• DESCRIPTION OF THE TASK
The required output is the stretch from the line containing "List each element's type, its" through the line containing "Page size: 1500x1125." in the records below, unaltered and with no pictures.

• SUPPLIED INFORMATION

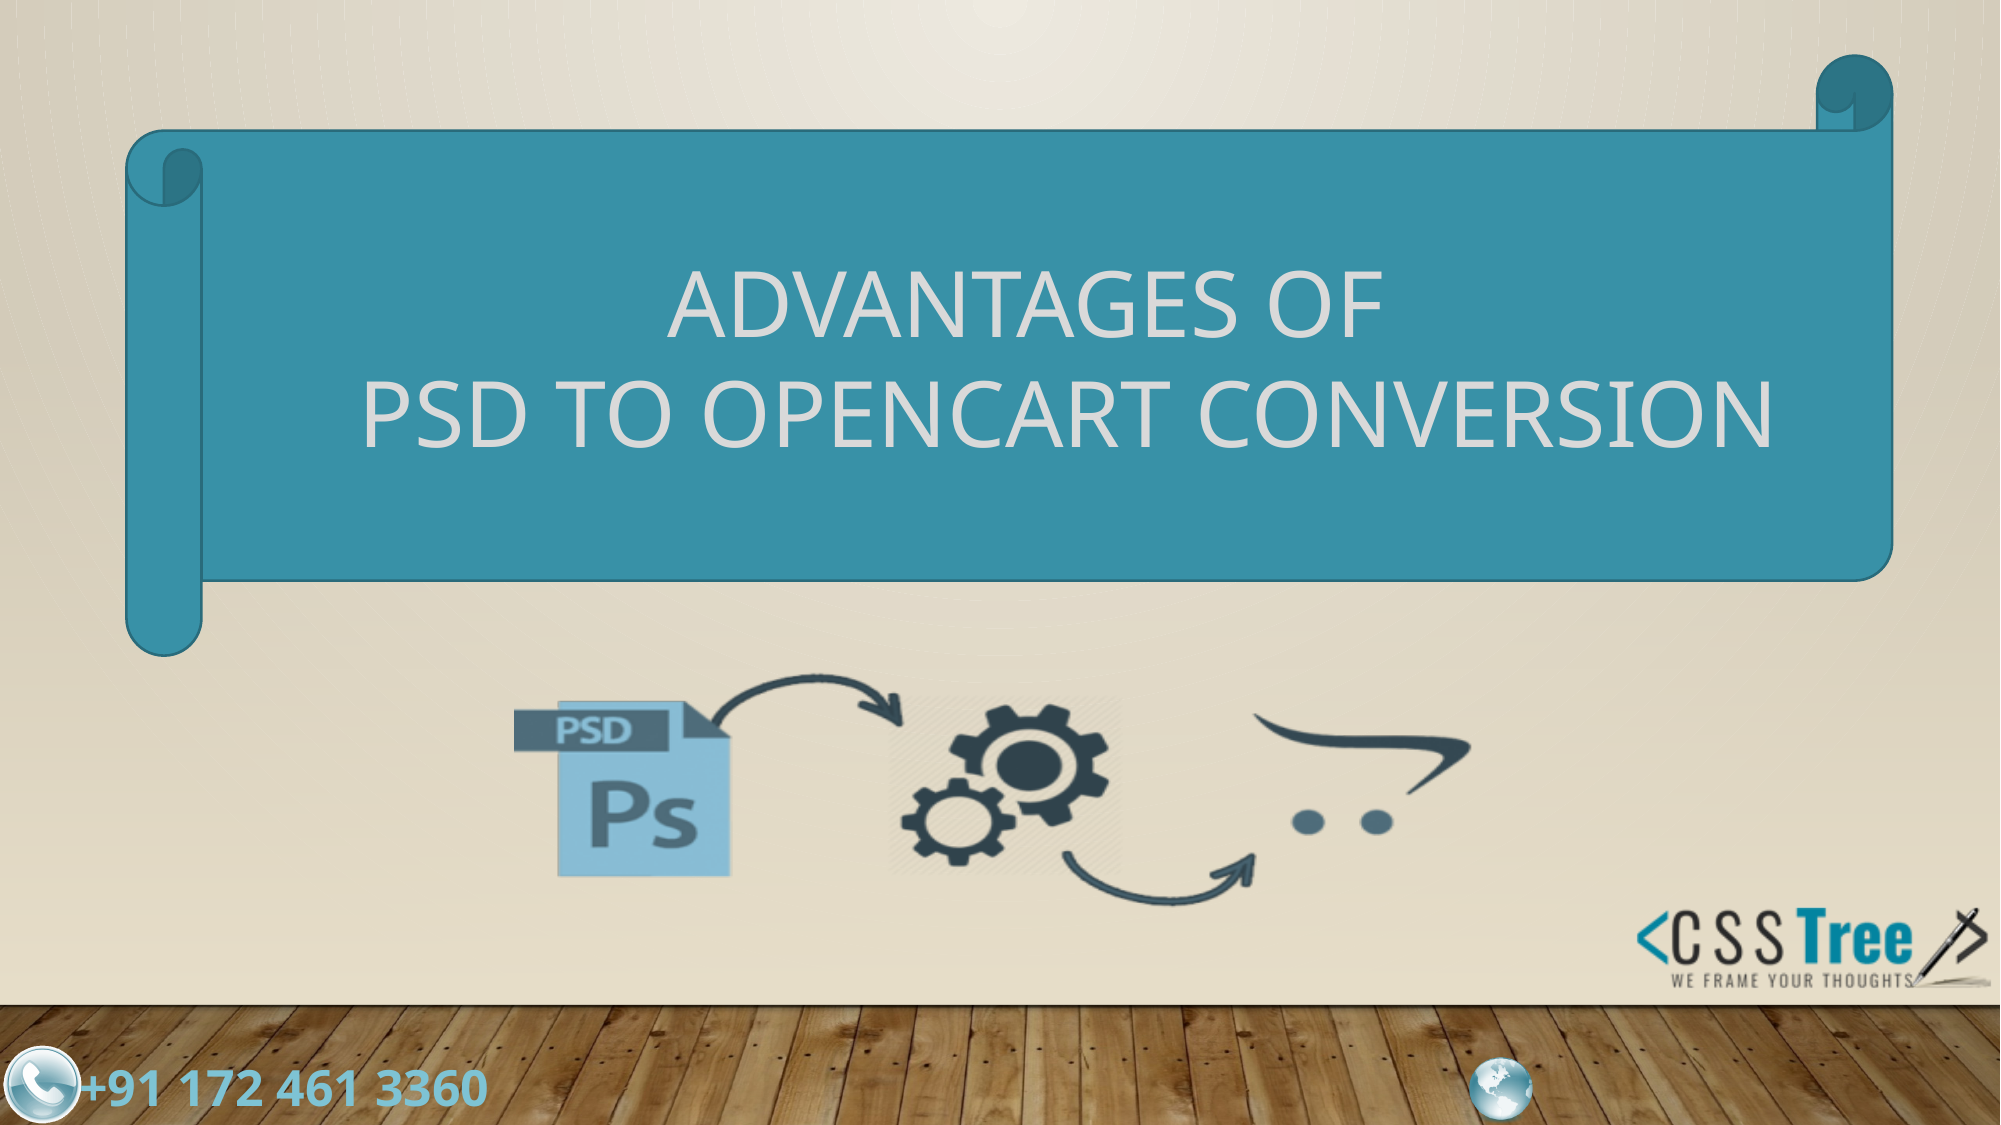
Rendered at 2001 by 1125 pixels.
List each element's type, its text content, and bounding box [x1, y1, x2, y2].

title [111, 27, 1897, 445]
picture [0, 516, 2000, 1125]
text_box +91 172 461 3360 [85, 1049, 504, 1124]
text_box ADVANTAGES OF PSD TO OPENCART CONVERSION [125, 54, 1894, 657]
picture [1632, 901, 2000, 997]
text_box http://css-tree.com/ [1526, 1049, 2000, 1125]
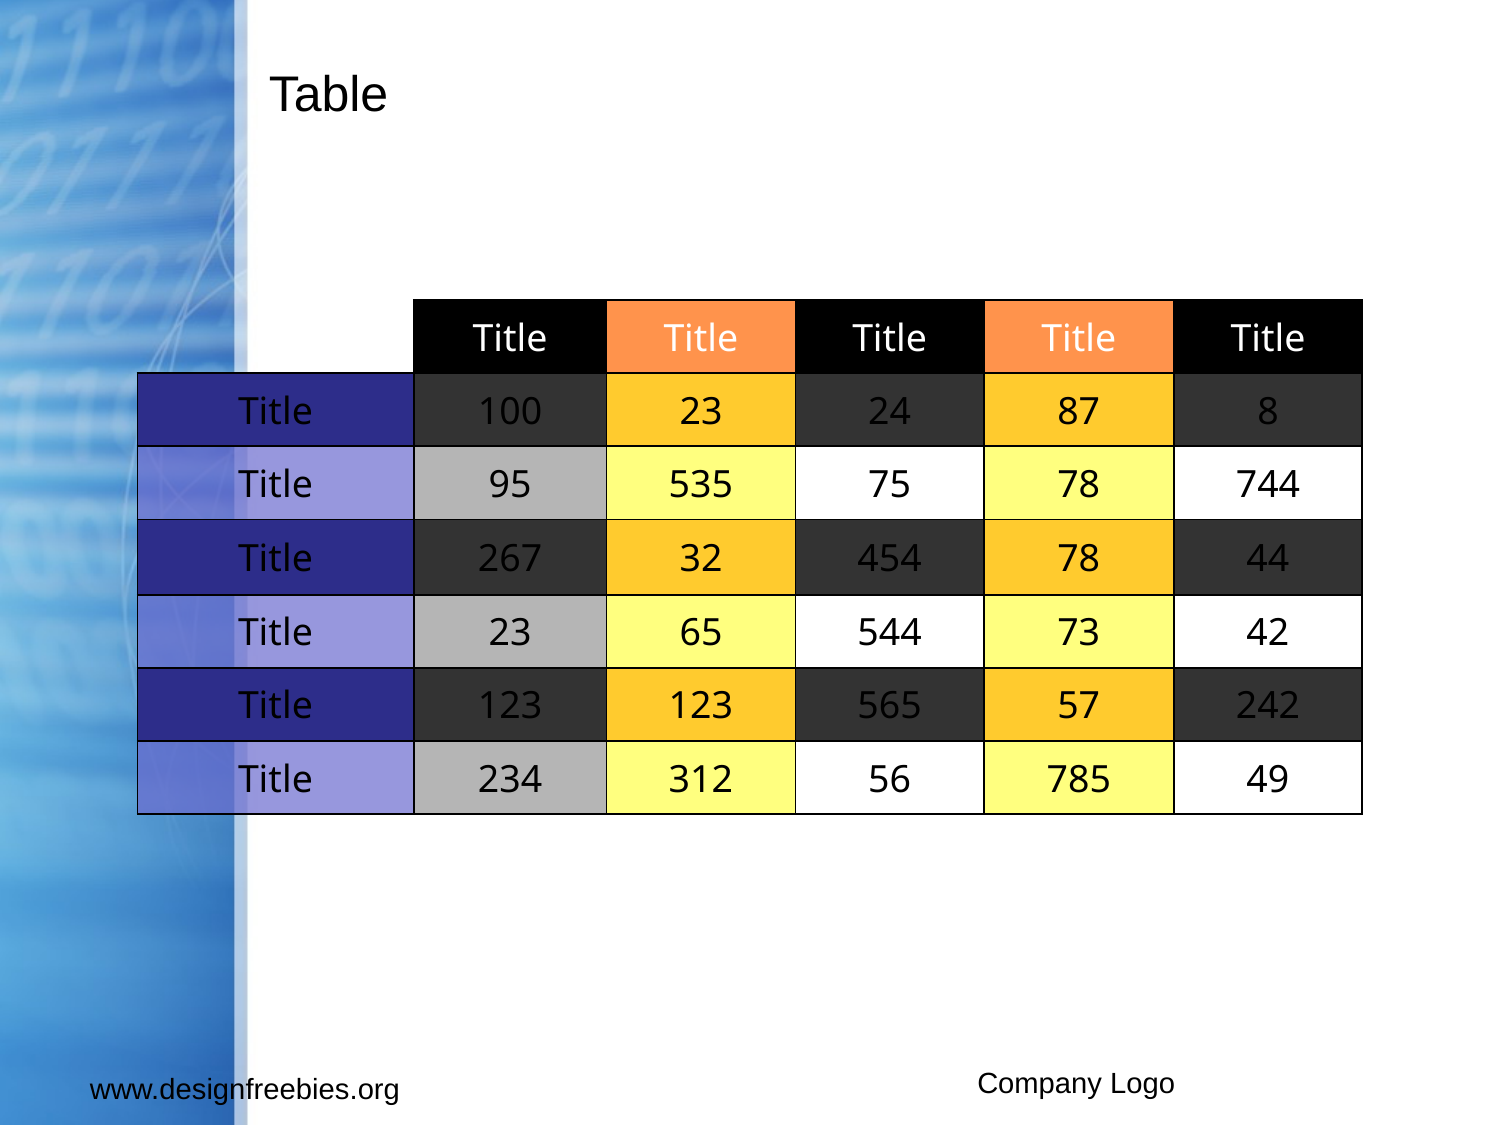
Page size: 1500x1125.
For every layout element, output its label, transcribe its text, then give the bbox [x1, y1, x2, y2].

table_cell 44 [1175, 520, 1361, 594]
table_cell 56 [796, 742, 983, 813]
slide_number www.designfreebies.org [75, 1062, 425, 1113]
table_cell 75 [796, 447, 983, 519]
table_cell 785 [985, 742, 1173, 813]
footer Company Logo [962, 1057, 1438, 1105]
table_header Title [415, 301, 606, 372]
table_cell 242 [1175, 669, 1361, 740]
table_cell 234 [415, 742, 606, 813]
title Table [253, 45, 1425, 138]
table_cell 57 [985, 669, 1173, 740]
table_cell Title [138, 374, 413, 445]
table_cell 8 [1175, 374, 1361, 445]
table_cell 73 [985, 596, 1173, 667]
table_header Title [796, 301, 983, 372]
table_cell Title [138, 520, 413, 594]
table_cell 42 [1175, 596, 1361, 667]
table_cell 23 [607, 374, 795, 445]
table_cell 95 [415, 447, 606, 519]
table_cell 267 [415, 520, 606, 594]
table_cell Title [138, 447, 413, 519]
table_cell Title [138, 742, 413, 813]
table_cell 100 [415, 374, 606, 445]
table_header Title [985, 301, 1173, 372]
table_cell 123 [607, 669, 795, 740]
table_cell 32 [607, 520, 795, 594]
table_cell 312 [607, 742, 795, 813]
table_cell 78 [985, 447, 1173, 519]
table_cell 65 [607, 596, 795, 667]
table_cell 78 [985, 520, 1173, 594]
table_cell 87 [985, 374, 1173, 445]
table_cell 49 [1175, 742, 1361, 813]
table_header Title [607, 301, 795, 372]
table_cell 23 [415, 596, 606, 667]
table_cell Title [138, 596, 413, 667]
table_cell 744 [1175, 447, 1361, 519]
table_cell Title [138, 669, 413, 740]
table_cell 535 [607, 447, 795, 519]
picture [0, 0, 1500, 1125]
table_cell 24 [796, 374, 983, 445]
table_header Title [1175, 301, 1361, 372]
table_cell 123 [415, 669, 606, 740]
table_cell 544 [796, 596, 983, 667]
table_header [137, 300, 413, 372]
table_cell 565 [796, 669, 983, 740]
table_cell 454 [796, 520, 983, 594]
---
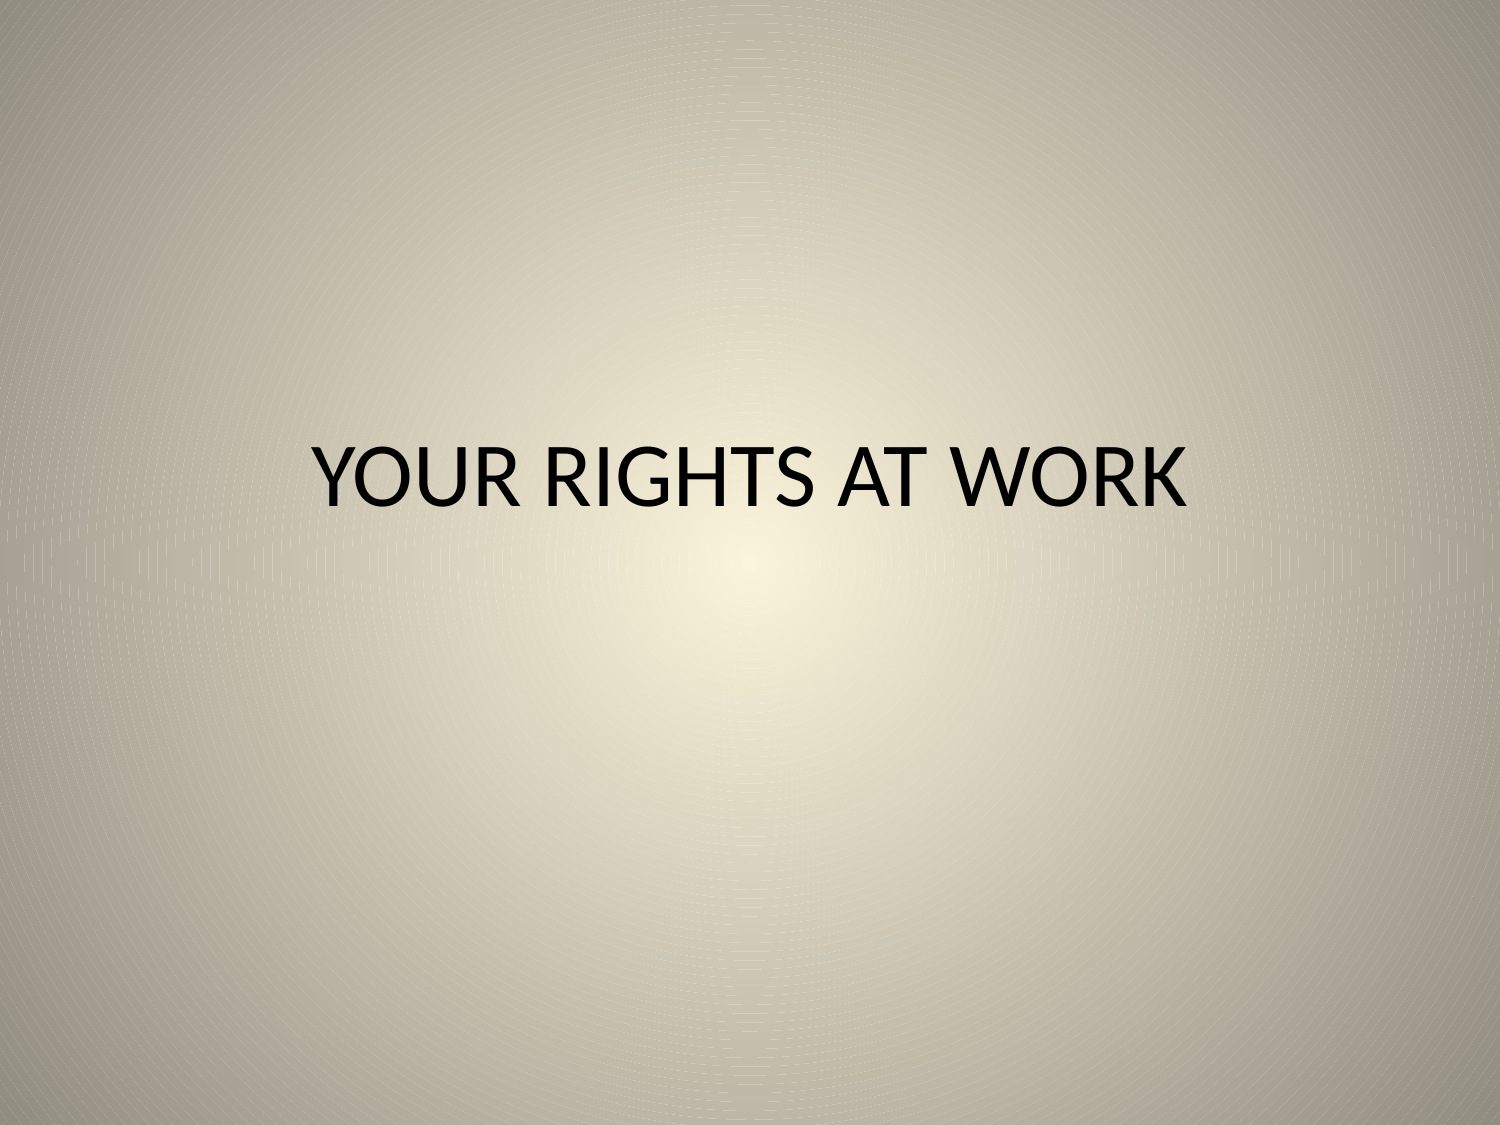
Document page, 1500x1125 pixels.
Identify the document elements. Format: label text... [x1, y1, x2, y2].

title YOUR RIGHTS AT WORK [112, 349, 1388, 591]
* * *
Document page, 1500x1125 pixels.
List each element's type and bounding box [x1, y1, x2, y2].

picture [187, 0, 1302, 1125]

• RESULT OF THE EXERCISE
List each element's type, its text content, and bounding box [x1, y1, x2, y2].

title [111, 27, 1897, 445]
picture [0, 516, 2000, 1125]
text_box +91 172 461 3360 [85, 1049, 504, 1124]
text_box ADVANTAGES OF PSD TO OPENCART CONVERSION [125, 54, 1894, 657]
picture [1632, 901, 2000, 997]
text_box http://css-tree.com/ [1526, 1049, 2000, 1125]
Page size: 1500x1125.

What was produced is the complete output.